Sem dúvida o assunto abordado é bastante pesado ainda mais depois de vermos acontecer tão próximo de nós. Até pouco tempo só acontecia fora do Brasil. Eu fico bem emocionada e comovida com histórias do tipo ainda mais que sou professora e tia de adolescentes nessa idade. É bem complicado pensar que ao mesmo tempo em que podemos ajudar não podemos fazer nada por eles.

Quanto aos personagens da série, confesso que fiquei esperando algo mais "grave", digamos assim, acontecer com o Sebastian. Tudo bem que ele ra um jovem problemático, mas a meu ver não ao ponto de fazer um massacre em sua escola. Ele tinha tudo para se recuperar. Se tivesse o apoio certo do pai ele tomaria um rumo.

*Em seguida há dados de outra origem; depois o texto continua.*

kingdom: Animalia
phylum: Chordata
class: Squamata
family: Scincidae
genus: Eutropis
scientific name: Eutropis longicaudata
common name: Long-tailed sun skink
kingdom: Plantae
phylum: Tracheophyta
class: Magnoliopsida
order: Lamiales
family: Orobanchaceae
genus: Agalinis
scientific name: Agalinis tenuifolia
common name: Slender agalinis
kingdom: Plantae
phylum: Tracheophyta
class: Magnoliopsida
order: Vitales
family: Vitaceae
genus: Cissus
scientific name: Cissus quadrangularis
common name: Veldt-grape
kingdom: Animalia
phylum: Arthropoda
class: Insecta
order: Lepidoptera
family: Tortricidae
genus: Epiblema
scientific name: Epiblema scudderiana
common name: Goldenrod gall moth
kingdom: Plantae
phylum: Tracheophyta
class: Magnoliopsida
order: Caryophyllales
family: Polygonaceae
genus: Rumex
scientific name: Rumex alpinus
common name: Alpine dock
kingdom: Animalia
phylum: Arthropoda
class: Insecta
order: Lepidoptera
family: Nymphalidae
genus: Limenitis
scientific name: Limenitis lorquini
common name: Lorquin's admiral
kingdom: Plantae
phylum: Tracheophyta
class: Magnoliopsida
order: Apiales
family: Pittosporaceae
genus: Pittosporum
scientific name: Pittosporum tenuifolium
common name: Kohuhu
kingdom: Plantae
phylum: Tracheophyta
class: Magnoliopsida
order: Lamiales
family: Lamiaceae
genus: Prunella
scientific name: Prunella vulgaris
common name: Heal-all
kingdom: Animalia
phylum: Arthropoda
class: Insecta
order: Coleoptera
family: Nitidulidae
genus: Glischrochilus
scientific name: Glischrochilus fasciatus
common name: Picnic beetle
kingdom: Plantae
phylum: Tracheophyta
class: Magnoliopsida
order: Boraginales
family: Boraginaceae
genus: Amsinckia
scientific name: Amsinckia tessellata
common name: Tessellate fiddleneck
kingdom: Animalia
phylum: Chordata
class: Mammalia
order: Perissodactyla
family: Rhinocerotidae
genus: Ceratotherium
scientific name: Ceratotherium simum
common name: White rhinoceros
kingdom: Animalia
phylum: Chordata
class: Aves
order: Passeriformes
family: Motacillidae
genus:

O problema que eu normalmente vejo é que os adolescentes são impulsivos e romantizam o lado errado das coisas. Sebastian tinha um pai abusivo e que deixa claro que é um homem violento. Em dado momento a conversa se volta para a mãe do Sebastian e, não quero acusar, mas eu diria que ela foi assassinada pelo marido.

Geralmente quando ocorre um cado de tiroteio em escolas, é algum problema pessoal do atirador que já vem acontecendo há tempos. No caso de Areia Movediça foi tudo bem rápido. 

Apesar de todas as acusações, não acredito que Maja e Sebastian fossem tão prejudiciais um ao outro. No final eram só dois adolescentes sem limites impostos. O final é surpreendente. Eu não esperava e confesso que fiquei feliz com o desfecho. Não acho que  há margem para segunda temporada, e cada minuto da primeira já vale super a pena.

Espero que curtam a dica. Até a próxima!